Computational search for magnetic and non-magnetic 2D topological materials using unified spin-orbit spillage screening

Two-dimensional topological materials (2D TMs) have a variety of properties that make them attractive for applications including spintronics and quantum computation. However, there are only a few such experimentally known materials. To help discover new 2D TMs, we develop a unified and computationally inexpensive approach to identify magnetic and non-magnetic 2D TMs, including gapped and semi-metallic topological classifications, in a high-throughput way using density functional theory-based spin-orbit spillage, Wannier-interpolation, and related techniques. We first compute the spin-orbit spillage for the similar to 1000 2D materials in the JARVIS-DFT dataset, resulting in 122 materials with high-spillage values. Then, we use Wannier-interpolation to carry-out Z(2), Chern-number, anomalous Hall conductivity, Curie temperature, and edge state calculations to further support the predictions. We identify various topologically non-trivial classes such as quantum spin-Hall insulators, quantum anomalous-Hall insulators, and semimetals.
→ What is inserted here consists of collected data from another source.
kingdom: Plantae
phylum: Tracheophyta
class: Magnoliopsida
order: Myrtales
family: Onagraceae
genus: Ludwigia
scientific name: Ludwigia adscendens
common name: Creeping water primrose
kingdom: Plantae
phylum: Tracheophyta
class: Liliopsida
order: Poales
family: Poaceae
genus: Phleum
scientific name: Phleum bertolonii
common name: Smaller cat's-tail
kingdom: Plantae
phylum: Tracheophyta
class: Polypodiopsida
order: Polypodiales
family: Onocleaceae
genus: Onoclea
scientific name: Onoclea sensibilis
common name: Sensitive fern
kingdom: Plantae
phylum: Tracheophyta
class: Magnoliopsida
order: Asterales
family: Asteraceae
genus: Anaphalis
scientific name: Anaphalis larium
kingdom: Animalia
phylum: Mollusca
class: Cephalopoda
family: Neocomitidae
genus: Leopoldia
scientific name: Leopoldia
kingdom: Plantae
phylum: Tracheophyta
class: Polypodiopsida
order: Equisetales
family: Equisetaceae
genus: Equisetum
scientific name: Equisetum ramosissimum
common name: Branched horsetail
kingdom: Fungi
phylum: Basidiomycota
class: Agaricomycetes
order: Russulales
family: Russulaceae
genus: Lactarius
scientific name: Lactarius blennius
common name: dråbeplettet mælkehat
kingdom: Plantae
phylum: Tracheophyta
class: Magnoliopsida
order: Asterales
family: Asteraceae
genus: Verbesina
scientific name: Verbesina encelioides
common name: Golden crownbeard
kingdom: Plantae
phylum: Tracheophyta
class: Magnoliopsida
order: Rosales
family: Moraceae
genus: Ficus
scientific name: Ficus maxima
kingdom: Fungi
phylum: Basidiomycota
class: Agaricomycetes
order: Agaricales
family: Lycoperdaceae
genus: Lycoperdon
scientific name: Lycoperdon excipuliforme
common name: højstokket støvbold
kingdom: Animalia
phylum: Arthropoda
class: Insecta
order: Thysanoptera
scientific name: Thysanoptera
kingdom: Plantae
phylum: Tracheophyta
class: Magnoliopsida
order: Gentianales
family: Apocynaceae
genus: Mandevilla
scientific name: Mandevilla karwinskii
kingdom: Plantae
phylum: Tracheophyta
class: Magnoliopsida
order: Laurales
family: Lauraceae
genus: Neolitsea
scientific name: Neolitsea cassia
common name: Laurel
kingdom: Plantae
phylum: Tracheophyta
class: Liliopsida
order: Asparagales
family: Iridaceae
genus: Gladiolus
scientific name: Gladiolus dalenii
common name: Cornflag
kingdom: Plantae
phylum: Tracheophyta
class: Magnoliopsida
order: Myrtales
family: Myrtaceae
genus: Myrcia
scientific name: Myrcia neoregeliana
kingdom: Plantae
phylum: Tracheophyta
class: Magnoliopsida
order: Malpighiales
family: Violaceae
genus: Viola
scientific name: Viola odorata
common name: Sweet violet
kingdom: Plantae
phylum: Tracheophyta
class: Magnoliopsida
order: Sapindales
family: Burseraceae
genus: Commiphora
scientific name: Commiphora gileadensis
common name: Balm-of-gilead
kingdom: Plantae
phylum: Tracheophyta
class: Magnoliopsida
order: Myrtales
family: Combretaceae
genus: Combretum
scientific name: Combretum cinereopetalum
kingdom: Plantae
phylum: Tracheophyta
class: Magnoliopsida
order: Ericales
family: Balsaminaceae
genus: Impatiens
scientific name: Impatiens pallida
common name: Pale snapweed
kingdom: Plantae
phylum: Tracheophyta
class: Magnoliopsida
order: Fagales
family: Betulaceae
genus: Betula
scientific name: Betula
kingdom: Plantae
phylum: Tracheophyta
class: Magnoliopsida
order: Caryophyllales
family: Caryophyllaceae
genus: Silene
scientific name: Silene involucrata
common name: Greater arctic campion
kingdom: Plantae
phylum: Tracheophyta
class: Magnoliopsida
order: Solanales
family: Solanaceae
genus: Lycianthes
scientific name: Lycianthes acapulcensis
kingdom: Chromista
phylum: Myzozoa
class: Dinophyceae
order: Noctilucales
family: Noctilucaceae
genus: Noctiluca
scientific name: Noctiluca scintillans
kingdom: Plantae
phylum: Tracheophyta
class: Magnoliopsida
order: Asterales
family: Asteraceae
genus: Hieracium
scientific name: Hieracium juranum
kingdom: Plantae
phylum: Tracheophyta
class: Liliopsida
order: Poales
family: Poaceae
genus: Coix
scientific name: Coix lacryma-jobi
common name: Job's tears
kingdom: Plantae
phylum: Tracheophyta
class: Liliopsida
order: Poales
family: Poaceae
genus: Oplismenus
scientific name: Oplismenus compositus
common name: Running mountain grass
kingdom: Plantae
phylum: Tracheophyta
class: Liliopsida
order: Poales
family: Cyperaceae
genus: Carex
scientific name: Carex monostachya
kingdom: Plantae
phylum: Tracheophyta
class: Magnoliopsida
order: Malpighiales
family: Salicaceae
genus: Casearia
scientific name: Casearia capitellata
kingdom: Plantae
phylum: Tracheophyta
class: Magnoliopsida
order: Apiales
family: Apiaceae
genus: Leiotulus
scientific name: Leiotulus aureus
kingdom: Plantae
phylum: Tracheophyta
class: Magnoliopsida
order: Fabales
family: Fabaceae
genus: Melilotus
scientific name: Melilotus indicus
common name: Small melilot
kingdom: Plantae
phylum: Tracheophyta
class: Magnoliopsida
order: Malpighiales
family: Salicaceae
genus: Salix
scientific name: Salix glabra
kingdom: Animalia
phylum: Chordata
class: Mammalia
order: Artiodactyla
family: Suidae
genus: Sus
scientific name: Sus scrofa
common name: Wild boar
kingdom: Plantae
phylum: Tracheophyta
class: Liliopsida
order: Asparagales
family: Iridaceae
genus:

For a few predicted materials, we run G(0)W(0)+SOC and DFT+U calculations. We find that as we introduce many-body effects, only a few materials retain non-trivial band-topology, suggesting the importance of high-level density functional theory (DFT) methods in predicting 2D topological materials. However, as an initial step, the automated spillage screening and Wannier-approach provide useful predictions for finding new topological materials and to narrow down candidates for experimental synthesis and characterization.